◆ TRY IT
Update the lines from the line with "xplicamos sus características" to the line with "te el sentido" by replacing "texto" with "documento", changing nothing else, and give only those lines.

◆ EXTRACTED RECORDS
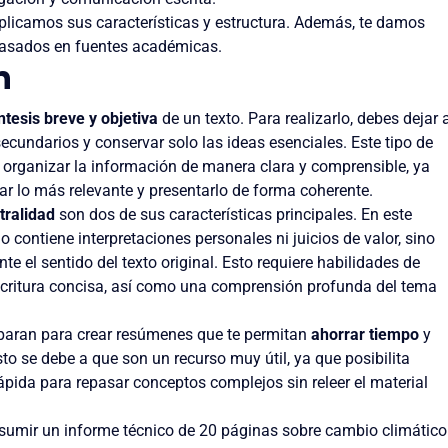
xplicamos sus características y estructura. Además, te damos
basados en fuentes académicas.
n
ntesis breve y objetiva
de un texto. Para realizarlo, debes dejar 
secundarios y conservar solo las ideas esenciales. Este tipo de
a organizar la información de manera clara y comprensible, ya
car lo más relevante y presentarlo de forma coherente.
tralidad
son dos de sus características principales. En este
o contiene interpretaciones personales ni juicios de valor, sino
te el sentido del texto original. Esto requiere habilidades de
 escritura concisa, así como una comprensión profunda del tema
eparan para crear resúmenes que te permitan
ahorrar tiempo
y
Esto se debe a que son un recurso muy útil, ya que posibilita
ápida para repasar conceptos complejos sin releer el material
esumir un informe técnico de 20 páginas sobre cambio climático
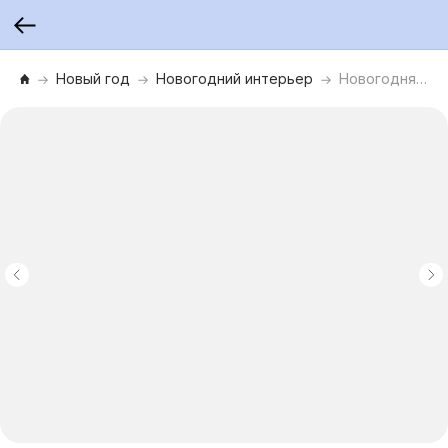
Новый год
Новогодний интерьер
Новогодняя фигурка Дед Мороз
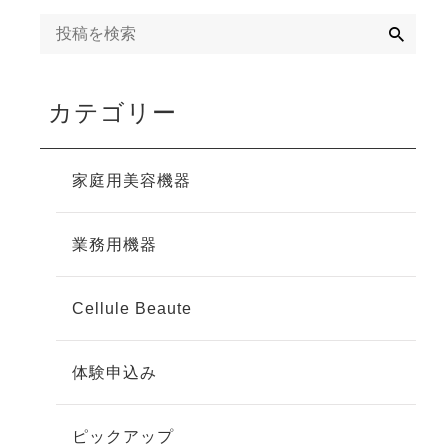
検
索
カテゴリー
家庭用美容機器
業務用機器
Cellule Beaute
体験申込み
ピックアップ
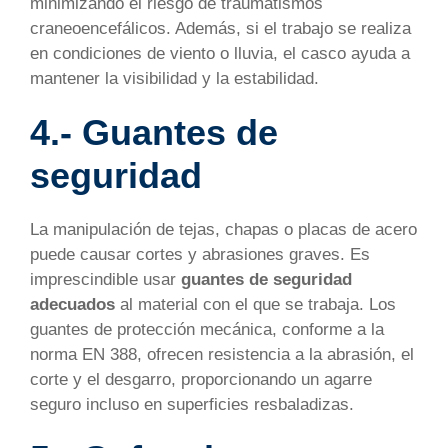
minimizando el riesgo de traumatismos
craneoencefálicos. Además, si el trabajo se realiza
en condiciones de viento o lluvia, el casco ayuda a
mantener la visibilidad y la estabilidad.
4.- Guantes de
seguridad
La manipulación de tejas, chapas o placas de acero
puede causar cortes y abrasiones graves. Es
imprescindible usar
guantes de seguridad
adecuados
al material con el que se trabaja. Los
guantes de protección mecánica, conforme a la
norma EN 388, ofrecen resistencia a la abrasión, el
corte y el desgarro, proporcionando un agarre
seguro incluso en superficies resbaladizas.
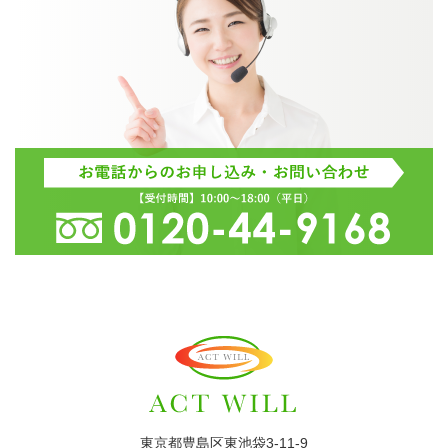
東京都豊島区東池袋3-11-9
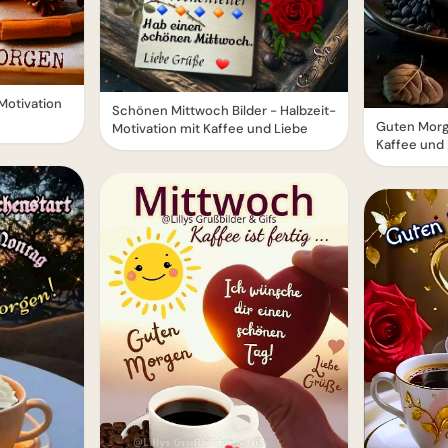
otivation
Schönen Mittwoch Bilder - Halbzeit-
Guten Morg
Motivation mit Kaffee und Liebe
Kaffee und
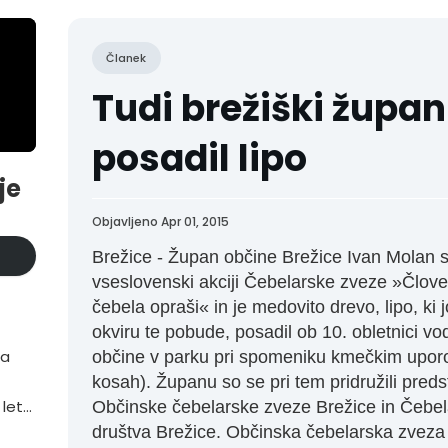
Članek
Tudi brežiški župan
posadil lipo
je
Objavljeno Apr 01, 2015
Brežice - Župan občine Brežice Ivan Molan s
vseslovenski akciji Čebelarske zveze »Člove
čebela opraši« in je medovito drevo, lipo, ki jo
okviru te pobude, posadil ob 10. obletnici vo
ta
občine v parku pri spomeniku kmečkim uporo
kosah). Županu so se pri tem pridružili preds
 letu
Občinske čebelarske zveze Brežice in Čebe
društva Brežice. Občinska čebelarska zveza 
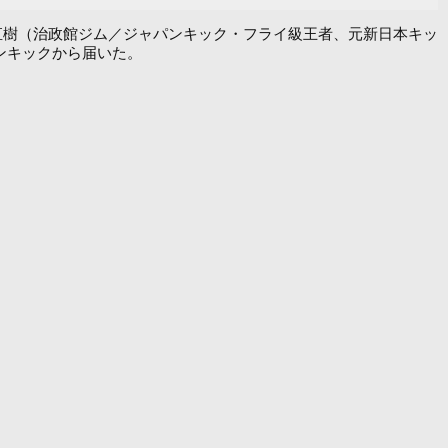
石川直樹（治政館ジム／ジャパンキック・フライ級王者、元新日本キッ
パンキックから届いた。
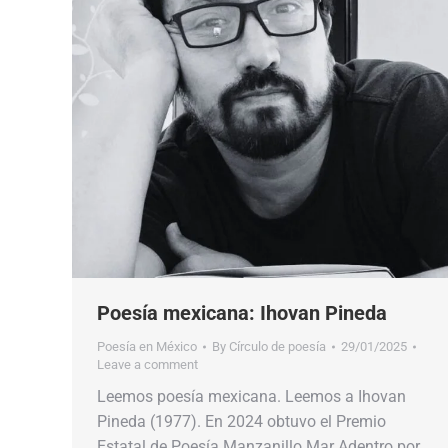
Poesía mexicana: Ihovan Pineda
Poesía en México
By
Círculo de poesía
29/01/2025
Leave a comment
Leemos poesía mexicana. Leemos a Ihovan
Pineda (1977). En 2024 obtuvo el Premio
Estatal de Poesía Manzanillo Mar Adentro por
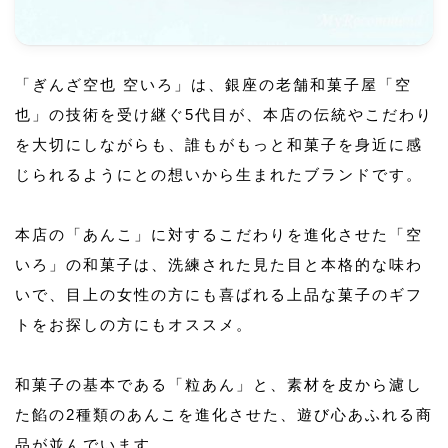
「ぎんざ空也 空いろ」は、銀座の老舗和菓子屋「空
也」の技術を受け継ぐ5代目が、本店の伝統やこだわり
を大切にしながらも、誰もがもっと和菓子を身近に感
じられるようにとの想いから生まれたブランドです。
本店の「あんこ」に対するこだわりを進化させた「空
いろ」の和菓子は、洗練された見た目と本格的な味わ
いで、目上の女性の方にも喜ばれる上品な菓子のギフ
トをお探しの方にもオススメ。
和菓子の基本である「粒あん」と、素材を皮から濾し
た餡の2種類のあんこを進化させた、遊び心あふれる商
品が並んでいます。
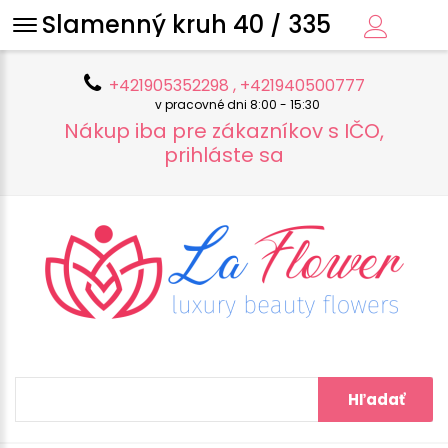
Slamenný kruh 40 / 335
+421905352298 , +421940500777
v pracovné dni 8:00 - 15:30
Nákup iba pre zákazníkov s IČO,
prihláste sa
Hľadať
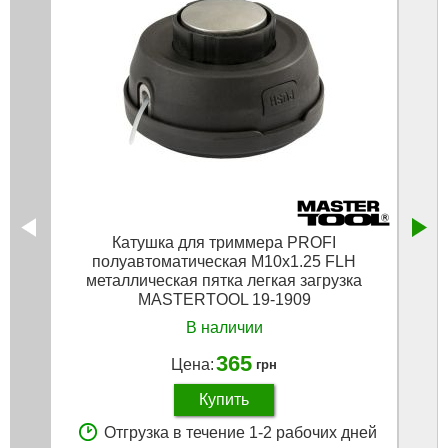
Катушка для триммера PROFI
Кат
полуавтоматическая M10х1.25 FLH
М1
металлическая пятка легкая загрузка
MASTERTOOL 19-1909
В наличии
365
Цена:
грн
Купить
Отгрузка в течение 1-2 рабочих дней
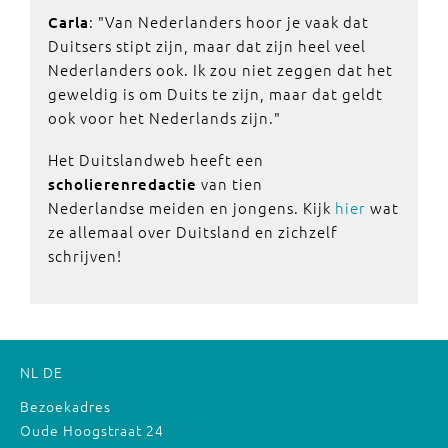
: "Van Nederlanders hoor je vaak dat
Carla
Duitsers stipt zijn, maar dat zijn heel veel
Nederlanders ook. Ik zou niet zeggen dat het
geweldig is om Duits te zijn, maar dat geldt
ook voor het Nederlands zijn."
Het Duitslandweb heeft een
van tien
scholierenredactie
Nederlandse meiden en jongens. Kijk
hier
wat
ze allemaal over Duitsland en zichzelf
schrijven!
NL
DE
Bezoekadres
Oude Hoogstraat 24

==

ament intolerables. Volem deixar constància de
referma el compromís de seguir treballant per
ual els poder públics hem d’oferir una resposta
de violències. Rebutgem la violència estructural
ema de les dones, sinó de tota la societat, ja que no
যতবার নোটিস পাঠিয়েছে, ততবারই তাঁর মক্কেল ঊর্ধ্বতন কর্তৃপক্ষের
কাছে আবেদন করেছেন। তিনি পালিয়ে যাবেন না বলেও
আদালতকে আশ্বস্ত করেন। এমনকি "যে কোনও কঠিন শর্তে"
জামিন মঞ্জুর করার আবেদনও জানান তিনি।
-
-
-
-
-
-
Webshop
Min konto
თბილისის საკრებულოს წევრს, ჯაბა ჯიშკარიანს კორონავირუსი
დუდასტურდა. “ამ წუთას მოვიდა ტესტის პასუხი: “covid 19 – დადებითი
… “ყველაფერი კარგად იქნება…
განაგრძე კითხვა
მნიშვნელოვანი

◆ THE COMPLETED TASK
xplicamos sus características y estructura. Además, te damos
basados en fuentes académicas.
n
ntesis breve y objetiva
de un documento. Para realizarlo, debes dejar 
secundarios y conservar solo las ideas esenciales. Este tipo de
a organizar la información de manera clara y comprensible, ya
car lo más relevante y presentarlo de forma coherente.
tralidad
son dos de sus características principales. En este
o contiene interpretaciones personales ni juicios de valor, sino
te el sentido del documento original. Esto requiere habilidades de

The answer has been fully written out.